The Davises need two zone changes. The land where about 50 one-acre lots would be is now zoned industrial. The homes would be priced at $300,000. The couple has not said when they will ask P&Z for that change. The other change is for the patio homes, which would be priced between $120,000 -$200,000, and would be attractive to retirees.
The housing developments would have deed restrictions that pinpoint everything from mailbox locations to the number of allowable windows. The neighborhood would have walking and bicycle paths.
The neighborhood would have three entrances, on Bluegrass Pike, Engleside Drive and Davco Drive. Water and sewerage is already available, and the property has been annexed into the city. The Davises' attorney, Dick Murphy, said that the houses will buffer the highway commercial land from the agriculture land behind their property.

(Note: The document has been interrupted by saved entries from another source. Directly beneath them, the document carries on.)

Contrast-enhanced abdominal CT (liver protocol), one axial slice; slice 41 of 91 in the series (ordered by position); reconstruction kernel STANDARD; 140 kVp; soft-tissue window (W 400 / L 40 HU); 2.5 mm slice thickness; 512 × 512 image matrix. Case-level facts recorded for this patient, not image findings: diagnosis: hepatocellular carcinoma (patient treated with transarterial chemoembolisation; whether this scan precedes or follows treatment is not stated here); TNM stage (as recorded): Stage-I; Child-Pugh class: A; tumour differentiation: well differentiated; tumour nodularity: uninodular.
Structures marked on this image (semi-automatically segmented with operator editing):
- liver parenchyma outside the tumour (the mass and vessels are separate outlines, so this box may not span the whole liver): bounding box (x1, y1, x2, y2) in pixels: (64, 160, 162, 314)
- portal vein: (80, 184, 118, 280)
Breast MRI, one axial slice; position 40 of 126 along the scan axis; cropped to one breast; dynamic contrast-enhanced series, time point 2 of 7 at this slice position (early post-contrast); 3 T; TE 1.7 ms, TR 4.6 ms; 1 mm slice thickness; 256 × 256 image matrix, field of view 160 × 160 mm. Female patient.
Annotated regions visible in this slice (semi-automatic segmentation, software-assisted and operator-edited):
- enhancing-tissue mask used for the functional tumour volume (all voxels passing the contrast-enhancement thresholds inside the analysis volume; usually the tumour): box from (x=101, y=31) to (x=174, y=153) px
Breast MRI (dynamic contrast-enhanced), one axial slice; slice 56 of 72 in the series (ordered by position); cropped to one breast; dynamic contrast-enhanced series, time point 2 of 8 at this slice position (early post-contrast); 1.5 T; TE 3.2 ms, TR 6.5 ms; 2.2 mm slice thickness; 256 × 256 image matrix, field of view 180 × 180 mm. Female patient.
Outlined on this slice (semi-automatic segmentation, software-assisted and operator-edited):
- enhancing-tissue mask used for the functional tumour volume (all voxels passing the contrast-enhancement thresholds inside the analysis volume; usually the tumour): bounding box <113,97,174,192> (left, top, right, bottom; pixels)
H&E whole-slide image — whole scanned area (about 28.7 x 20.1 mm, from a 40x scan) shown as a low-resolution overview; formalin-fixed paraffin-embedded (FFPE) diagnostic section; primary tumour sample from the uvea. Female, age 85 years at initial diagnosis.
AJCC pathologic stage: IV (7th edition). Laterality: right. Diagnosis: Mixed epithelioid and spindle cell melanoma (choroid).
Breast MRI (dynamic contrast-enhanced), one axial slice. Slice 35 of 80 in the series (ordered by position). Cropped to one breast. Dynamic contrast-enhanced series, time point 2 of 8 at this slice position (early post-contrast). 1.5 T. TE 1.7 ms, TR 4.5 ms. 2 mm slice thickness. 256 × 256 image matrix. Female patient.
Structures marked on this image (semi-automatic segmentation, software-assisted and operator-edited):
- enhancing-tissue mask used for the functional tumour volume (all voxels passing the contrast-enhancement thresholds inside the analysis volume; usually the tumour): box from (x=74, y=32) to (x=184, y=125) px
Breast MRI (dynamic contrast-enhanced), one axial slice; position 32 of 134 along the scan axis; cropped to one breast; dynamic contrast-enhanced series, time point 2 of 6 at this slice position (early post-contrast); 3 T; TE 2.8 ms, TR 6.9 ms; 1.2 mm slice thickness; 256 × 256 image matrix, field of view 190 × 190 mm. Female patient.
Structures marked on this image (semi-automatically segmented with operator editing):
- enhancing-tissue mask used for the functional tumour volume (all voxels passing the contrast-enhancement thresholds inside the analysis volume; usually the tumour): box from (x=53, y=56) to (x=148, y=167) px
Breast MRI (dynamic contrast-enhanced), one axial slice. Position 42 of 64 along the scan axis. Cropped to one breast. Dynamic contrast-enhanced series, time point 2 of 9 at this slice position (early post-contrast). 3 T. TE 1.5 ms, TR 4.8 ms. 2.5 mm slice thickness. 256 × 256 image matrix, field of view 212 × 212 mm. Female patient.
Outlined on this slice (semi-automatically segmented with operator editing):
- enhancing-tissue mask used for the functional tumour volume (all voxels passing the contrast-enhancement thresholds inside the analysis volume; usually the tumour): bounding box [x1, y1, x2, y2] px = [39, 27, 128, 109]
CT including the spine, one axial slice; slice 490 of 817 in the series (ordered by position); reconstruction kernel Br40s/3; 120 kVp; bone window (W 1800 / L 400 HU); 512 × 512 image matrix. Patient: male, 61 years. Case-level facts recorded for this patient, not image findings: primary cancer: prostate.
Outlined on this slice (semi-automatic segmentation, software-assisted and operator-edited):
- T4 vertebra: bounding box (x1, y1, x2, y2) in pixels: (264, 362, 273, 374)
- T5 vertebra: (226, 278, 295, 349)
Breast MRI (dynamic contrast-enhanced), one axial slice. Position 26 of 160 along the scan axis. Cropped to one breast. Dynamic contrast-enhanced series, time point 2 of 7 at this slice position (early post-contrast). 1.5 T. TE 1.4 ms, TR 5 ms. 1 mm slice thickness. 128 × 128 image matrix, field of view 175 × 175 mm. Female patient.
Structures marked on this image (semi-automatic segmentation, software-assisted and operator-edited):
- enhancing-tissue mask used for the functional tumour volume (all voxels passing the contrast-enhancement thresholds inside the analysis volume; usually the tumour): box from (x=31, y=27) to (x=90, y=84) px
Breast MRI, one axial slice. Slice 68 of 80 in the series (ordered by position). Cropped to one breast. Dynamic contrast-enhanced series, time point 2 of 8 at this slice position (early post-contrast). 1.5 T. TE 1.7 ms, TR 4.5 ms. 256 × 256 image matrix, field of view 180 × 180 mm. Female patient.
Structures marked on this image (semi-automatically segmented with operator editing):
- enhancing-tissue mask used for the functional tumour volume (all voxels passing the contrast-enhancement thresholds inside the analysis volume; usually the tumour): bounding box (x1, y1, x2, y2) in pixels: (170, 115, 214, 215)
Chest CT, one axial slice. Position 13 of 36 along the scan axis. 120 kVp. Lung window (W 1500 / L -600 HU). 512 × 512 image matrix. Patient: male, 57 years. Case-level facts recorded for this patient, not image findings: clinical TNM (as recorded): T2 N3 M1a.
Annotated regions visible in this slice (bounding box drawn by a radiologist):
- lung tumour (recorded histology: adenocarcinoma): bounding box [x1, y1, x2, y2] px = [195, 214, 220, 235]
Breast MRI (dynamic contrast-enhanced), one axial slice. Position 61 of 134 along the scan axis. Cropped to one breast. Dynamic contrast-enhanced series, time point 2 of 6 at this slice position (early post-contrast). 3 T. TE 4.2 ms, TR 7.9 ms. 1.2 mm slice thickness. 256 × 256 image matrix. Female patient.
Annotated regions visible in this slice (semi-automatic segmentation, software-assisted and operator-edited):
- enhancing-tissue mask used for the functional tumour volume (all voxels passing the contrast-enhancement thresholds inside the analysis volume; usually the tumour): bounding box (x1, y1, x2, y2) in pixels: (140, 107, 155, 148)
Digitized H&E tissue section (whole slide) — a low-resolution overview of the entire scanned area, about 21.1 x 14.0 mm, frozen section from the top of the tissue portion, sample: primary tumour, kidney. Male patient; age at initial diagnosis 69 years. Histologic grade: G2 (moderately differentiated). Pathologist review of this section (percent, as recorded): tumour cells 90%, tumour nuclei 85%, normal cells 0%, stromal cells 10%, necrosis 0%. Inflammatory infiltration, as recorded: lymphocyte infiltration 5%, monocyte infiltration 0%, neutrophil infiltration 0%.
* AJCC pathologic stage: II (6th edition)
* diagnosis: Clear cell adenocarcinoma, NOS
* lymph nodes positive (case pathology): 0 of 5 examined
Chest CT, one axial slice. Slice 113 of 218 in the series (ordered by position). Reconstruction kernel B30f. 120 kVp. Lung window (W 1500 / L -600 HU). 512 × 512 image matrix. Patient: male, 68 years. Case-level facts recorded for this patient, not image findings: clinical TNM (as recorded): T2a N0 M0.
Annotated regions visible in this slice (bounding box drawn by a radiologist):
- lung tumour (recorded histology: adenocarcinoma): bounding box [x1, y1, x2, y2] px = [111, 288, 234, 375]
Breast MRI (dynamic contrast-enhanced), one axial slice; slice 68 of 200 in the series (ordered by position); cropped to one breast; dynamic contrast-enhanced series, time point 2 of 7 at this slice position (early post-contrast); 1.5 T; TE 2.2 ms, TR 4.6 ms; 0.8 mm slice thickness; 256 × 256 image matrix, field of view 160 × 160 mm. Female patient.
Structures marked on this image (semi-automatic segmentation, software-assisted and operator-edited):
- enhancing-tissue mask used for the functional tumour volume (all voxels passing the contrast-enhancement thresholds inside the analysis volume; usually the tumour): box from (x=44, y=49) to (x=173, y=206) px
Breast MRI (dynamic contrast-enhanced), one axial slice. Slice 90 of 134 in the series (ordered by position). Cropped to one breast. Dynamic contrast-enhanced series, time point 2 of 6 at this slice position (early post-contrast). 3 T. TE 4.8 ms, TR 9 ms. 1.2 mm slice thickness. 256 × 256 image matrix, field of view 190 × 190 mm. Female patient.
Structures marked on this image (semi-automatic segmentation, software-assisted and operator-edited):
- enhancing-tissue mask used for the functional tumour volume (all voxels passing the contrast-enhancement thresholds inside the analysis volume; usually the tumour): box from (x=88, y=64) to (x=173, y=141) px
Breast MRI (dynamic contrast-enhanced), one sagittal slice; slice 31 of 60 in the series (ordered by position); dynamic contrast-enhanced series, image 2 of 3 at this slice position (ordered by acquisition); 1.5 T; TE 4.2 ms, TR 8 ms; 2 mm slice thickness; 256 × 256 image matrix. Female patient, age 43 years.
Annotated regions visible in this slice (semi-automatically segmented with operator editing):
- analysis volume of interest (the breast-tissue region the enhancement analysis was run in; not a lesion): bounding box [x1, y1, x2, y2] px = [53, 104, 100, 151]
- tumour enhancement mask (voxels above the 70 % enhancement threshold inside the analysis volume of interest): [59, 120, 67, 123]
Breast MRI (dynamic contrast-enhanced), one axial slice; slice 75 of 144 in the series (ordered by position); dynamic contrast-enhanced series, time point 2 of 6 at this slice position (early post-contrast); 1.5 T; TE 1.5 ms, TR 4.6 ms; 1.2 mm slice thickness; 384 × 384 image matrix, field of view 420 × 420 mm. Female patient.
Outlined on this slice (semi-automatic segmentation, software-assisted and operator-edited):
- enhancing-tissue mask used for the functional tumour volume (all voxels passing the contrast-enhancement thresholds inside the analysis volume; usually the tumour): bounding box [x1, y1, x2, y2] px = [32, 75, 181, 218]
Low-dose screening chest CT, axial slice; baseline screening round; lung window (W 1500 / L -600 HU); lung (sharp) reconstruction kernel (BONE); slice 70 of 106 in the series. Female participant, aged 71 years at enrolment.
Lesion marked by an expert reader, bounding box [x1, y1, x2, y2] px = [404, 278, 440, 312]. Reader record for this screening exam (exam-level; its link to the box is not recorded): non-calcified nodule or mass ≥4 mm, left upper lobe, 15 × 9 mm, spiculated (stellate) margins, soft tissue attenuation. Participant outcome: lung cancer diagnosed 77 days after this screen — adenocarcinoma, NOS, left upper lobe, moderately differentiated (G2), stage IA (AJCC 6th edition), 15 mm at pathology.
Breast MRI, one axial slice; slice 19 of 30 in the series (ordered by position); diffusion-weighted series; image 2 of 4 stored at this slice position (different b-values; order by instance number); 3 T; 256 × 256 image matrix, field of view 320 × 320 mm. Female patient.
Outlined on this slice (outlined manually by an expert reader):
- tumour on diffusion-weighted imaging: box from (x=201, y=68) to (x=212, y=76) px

P&Z chair Pete Coyle told Murphy that the agency had a requirement that work begin within two years on property that is granted a zone change. Murphy said that it would.
Local contractor Mike Montgomery, who has twice been denied a zone change on U.S. 150 for his own similar development, raised questions about the property. Each time that Montgomery has been before P&Z, the Davises have opposed him.
He said he was going to ask them the same questions he had been asked.
He wanted to know if there had been a traffic study? Murphy said the state Department of Transportation required one before entrances were connected to the bypass.
"I hate to kick them in the teeth for having a good plan," Montgomery said. "Does Danville need this kind of plan?"
Murphy said that he believed there was a need for a high-end subdivision on the west end of town.
Mike Perros said that he believed the development would change the character of the land, and that there wasn't a need for that much housing there. He pointed to the 1996 comprehensive plan, and said that the Davises planned to put 53 percent of the city's total housing needs in their development.
Perros said his property value would drop unless he subdivided his land and sold it off in a similar fashion, but he said his family doesn't want to move.
Attorney Bill Stevens, representing Stone Land, asked that sewerage and streets be extended to the farm behind the Davises. He said if the zone change was passed it was their intent to develop the farm into a residential area.